Supermassive neutron stars in axion F(R) gravity

Abstract

ABSTRACT We investigated realistic neutron stars in axion R2 gravity. The coupling between curvature and axion field ϕ is assumed in the simple form ∼R2ϕ. For the axion mass in the range ma ∼ 10−11–10−10 eV the solitonic core within neutron star and corresponding halo with size ∼100 km can exist. Therefore the effective contribution of R2 term grows inside the star and it leads to change of star parameters (namely, mass, and radius). We obtained the increase of star mass independent from central density for wide range of masses. Therefore, maximal possible mass for given equation of state grows.
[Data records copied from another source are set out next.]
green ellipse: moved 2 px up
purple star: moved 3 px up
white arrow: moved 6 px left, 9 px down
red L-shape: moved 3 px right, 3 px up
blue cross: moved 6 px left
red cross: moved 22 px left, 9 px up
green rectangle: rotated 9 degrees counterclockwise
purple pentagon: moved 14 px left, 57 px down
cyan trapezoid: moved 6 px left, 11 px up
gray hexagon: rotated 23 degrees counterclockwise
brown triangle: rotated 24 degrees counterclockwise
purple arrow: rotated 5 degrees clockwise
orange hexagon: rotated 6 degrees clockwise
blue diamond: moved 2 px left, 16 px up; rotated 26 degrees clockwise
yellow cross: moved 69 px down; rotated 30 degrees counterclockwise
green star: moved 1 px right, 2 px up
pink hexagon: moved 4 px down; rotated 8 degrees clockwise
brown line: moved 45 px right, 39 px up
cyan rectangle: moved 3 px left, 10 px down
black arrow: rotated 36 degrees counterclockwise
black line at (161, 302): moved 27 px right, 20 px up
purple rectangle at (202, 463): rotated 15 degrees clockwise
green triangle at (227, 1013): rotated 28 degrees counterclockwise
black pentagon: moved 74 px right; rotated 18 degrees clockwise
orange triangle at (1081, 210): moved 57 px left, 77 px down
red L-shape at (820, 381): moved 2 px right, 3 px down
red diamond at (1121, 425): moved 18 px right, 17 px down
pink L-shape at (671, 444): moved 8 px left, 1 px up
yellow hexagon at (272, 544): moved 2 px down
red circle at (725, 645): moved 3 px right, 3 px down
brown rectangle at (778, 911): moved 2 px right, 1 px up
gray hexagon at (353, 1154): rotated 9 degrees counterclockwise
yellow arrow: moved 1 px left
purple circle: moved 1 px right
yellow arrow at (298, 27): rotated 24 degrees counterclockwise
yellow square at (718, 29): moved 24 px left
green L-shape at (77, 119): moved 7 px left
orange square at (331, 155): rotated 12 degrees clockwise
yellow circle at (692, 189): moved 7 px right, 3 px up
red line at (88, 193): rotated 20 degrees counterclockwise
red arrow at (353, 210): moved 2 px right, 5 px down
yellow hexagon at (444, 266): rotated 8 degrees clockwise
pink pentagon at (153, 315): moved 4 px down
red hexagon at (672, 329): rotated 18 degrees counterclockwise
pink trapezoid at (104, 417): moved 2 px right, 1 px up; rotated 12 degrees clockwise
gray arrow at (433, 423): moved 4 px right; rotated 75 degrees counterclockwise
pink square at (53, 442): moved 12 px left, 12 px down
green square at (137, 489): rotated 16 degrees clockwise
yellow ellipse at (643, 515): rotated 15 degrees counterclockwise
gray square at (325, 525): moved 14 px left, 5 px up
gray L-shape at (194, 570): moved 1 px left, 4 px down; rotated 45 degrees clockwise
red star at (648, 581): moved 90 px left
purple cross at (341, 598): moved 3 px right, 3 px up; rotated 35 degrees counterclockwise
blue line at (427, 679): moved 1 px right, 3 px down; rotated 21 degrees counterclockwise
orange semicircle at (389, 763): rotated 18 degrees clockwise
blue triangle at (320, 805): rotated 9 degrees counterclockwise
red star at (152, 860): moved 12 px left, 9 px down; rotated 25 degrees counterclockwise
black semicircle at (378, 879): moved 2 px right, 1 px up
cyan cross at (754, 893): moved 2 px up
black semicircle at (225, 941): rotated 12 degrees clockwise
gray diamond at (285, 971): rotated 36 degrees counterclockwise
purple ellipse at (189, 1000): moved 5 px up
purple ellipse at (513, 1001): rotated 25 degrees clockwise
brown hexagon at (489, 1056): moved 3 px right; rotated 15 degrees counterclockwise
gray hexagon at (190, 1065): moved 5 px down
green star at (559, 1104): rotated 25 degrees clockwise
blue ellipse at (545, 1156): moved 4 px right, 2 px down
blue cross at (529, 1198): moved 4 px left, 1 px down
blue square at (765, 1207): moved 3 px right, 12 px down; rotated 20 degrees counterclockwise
At the same time, the star radius increases not so considerably in comparison with GR. Hence, our model may predict possible existence of supermassive compact stars with masses $M\sim 2.2\!-\!2.3\, \mathrm{M}_\odot$ and radii Rs ∼ 11 km for realistic equation of state (we considered APR equation of state). In general relativity one can obtain neutron stars with such characteristics only for unrealistic, extremely stiff equations of state. Note that this increase of mass occurs due to change of solution for scalar curvature outside the star. In GR curvature drops to zero on star surface where ρ = p = 0. In the model underconsideration the scalar curvature dumps more slowly in comparison with vacuum R2 gravity due to axion ‘galo’ around the star.